A astúcia do ator maldoso depende da
malícia da plateia. Falamos muito do fofoqueiro, por exemplo. É rara a análise
sobre a voz passiva daquele que não faz a fofoca, mas que dá espaço e ouvidos
para ela. Deploramos o piadista preconceituoso, poucos deixam de rir diante do
ataque frontal a outro.
Lacan falava que o limite conferia a
liberdade. Sem a placa de velocidade máxima, eu não seria livre para
ultrapassar ou ficar aquém do patamar máximo. Da mesma forma, ampliando a
ideia, o Bem é cronicamente dependente do Mal. Sem a oposição, nunca serei
alguém “do governo”. Batman e Coringa fazem parte de um jogo consentido de
vozes. Bocas que fazem detração necessitam de ouvidos aptos. Criminosos dependem
de cúmplices.
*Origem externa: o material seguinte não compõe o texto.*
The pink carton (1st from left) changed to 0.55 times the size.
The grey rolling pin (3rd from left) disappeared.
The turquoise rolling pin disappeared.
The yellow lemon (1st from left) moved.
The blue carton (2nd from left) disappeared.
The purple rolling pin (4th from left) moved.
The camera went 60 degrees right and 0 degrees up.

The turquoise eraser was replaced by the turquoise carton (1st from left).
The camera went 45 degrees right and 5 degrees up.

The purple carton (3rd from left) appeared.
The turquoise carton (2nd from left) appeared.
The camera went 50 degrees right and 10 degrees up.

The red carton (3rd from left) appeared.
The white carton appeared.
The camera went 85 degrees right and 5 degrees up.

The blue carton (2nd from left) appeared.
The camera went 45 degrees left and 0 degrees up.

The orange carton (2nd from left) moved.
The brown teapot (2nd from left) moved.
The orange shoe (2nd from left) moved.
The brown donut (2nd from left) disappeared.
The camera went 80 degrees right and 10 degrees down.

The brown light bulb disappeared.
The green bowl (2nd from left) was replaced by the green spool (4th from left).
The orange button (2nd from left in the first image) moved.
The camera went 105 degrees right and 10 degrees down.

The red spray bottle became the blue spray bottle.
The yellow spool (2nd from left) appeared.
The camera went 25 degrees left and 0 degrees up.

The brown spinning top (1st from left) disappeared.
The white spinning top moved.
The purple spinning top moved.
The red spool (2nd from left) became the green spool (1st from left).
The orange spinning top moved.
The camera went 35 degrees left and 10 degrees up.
A violência do campo de concentração necessita, ao menos, do
silêncio da maioria. Pierrots, Colombinas e Arlequins constituem um triângulo
amoroso, uma figura estável porque possui três ângulos visíveis. A perda de uma
parte desequilibraria o todo.
Olhar a perversidade do Arlequim é um
desafio. A mirada frontal e direta tem um pouco do poder paralisante de uma
Medusa. Ali está quem eu abomino e, ali, estou eu, meu inimigo e meu clone, o
que eu temo e aquilo que atrai meu desejo. Ser alguém “do bem” é conseguir
lidar com nossos próprios demônios como única chance de mantê-los sob controle.
Quando não consigo, há uma chance de eu apoiar todo Arlequim externo para
diminuir o peso dos meus. O fascismo dependeu de “alemães puros”; as
democracias efetivas demandam pessoas impuras, ambíguas, reais e falhas. O
autoconhecimento esvazia o humor agressivo dos outros. Esta é minha esperança.